EXPULSION DU TERRAIN DES SEPT CHEMINS (Vaux-en-Velin)

Publié le par louis

 

La veille des membres du Collectif de soutien au Roms s'étaient rendus sur le camp pour aider à déplacer une caravane. Nous avons pu constater le désarroi et la colère de ces familles face à l'incertitude qu'allait occasionner cette expulsion. En effet aucune solution de repli n'avait encore était finalisée.

Le 17 août à 6h le Collectif était sur les lieux, le camp s'éveillait à peine et l'ensemble des caravanes avait été stationné à l'extérieur du camp afin d'éviter leur destruction.

C'est aux environ de 8h qu'une première patrouille pénétra dans le camp désert, peu après des fourgons de police ont fait leur apparition.

Une discussion courtoise a été entamé avec le commissaire chargé de l'expulsion en présence de M. Brunel élu de Vaux-en Velin. Il a été convenu que les caravanes et autres véhicules stationnés aux abords du camp pouvaient demeurer ainsi pendant 48h, le temps de trouver un autre terrain.

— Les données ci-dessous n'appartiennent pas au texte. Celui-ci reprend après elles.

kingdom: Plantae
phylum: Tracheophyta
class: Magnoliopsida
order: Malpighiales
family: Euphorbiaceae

Comme  à chaque oprération de ce type les forces de l'ordre ont inspecté le camp, refusant également l'accès au reporter photo de l'AFP présent sur les lieux.

La situation la plus dramatique concernait une jeune mère de 6 enfants. Dans l'après-midi, une solution provisoire a été trouvée : l'installation sur une aire d'accueil aménagée pour les Gens du Voyage dans le quartier de Gerland.

 

 

Article du  PROGRES  23 AOUT 07

           

Quelques jours de répit pour les familles roms L'avenir des quinze personnes expulsées vendredi soir reste incertain. Pour l'heure, elle occupent un emplacement à l'aire d'accueil des gens du voyage de Surville.

Expulsées puis relogées provisoirement.Les trois familles roms expulsées vendredi du terrain qu'elles occupaient derrière le centre commercial des Sept-Chemins ont été relogées à l'aire d'accueil des gens du voyage, rue de Surville (Lyon 7e).

L'Association lyonnaise pour l'insertion par le logement (Alpil) a réglé, pour les familles et leurs caravanes, dix jours d'emplacement. Au-delà, c'est l'incertitude : l'aire de Surville est réservée aux gens du voyage, qualificatif difficilement applicable aux quinze kosovars.

André Gachet, directeur de l'Alpil, annonce l'ouverture de discussions avec l'administration, afin de tenter de trouver une solution dans l'urgence : « L'hypothèse la plus intéressante serait de trouver un terrain disponible sur lequel on pourrait mettre trois bungalows pour leur permettre de passer l'hiver. » Arrivés sur Lyon il y a six ans, Malina, ses six enfants, Ratko et son épouse, ainsi que Miodrag, son épouse et leurs quatre enfants, occupaient depuis un terrain vague, situé derrière le centre commercial des Sept-Chemins.

Un terrain d'où les familles ont été expulsées vendredi car il accueillera bientôt le futur boulevard urbain Est.